3571 - The Impact of Immunotherapy on Splenomegaly and Thrombocytopenia in Locally Advanced Rectal Cancer Patients Undergoing Total Neoadjuvant Therapy
Presenter(s)
M. Yan1, Y. Wang1, F. Xia1, L. Shen1, J. Wan1, H. Zhang1, Y. Wang1, R. Wu1, S. Cai2, Y. Xu2, and Z. Zhang1; 1Department of Radiation Oncology, Fudan University Shanghai Cancer Center, Shanghai, China, 2Department of Colorectal Surgery, Fudan University Shanghai Cancer Center, Shanghai, China
Purpose/Objective(s): Thrombocytopenia is one of the main adverse effects of oxaliplatin-based chemotherapy, probably due to the hepatic sinusoidal obstruction syndrome and splenomegaly. The integration of PD-1 inhibitors with oxaliplatin-based total neoadjuvant therapy (TNT) has achieved remarkable tumor regression but increased the incidence and severity of thrombocytopenia in patients with locally advanced rectal cancer (LARC) in our previous TORCH trial. Herein, we aimed to compare the thrombocytopenia in LARC patients receiving TNT with and without immunotherapy, and explore the correlation among liver injury, splenomegaly and thrombocytopenia.
Materials/Methods: We conducted a retrospective study involving 181 LARC patients who received either Ox-based TNT (N=44, long-course chemoradiotherapy [LCCRT] followed by oxaliplatin-based chemotherapy), Iri-based TNT (N=41, LCCRT followed by irinotecan-based chemotherapy), or iTNT (N=96, short-course radiotherapy and 6 cycles of CAPOX and PD-1 inhibitor from TORCH trial [NCT04518280]) at the Fudan University Shanghai Cancer Center. Blood laboratory tests were extracted before, during and after TNT/iTNT. Splenic and hepatic volumes were measured using automated techniques based on CT, MRI, or PET-CT at baseline and at the end of treatment. Thrombocytopenia was graded according to the CTCAE5.0 criteria. Splenomegaly was defined as an increase in spleen volume of more than 30% from baseline.
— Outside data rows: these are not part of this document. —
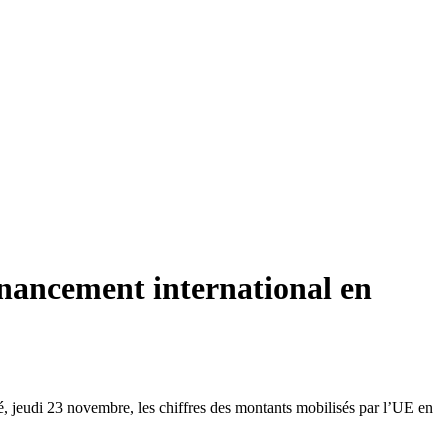
financement international en
 jeudi 23 novembre, les chiffres des montants mobilisés par l’UE en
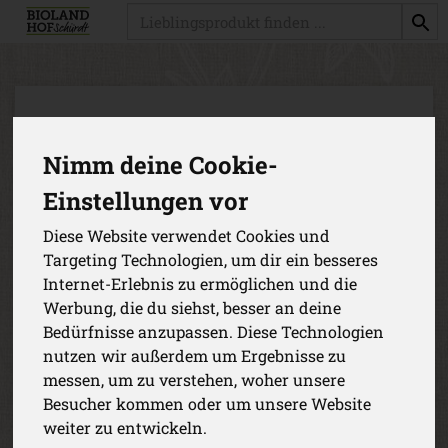
Produkt
Nimm deine Cookie-
Einstellungen vor
Diese Website verwendet Cookies und
Targeting Technologien, um dir ein besseres
Internet-Erlebnis zu ermöglichen und die
Werbung, die du siehst, besser an deine
Bedürfnisse anzupassen. Diese Technologien
nutzen wir außerdem um Ergebnisse zu
messen, um zu verstehen, woher unsere
Besucher kommen oder um unsere Website
Camembert Gillot, 150g
weiter zu entwickeln.
Petit Camembert Gillot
Results: Among the 181 patients, 118 (65.2%) developed thrombocytopenia, and 69 (38.1%) developed splenomegaly. The iTNT group exhibited significantly higher rates of thrombocytopenia (89.6%) and splenomegaly (61.5%) compared to Ox-based TNT group (thrombocytopenia50.0%, splenomegaly13.6%) and Iri-based TNT group (thrombocytopenia61.0%, splenomegaly9.8%). Platelet count was negatively correlated with the increase in AST level (P<0.001) and spleen volume (P<0.001). In the multivariate analysis of the entire cohort, immunotherapy(P=0.002), splenomegaly(P=0.003) and older age(P=0.004) were identified as independent predictive factors for G2-4 thrombocytopenia. Additionally, immunotherapy(P<0.001), direct bilirubin(P=0.031), hepatomegaly(P=0.032) and AST(P=0.032) were identified as independent predictive factors for splenomegaly. In patients receiving iTNT, splenomegaly (P=0.009) and older age (P=0.033) were still the major predictive factors for G2-4 thrombocytopenia.
Conclusion: In LARC patients, the addition of PD-1 inhibitors to TNT lead to more severe thrombocytopenia compared to traditional TNT, probably due to increased liver injury and splenomegaly.